Say how many lines in the records include the string "input", adding no other words.

[Plain-text engineering files]
- Opening Delimiter -

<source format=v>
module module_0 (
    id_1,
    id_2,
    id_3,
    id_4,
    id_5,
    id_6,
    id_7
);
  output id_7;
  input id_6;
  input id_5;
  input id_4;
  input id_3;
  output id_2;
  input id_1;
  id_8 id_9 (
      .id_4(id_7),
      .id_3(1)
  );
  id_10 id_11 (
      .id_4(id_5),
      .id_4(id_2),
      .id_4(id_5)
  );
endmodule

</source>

- Closing Delimiter -
- Opening Delimiter -

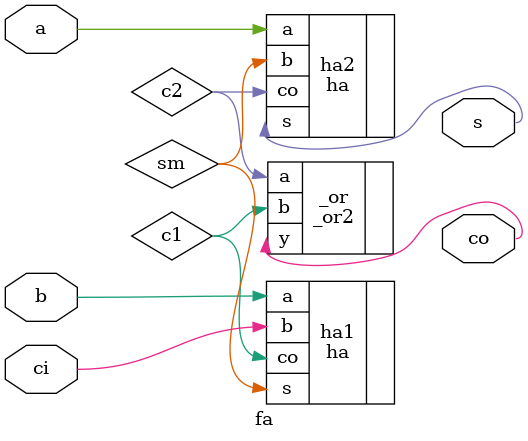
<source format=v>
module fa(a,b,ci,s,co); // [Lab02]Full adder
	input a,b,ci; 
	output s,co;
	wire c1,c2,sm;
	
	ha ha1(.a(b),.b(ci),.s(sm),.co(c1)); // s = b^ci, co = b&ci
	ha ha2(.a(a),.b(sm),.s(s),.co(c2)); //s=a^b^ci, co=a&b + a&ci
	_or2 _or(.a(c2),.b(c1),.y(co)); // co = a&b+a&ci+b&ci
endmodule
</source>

- Closing Delimiter -

> WRITTEN REPLY
6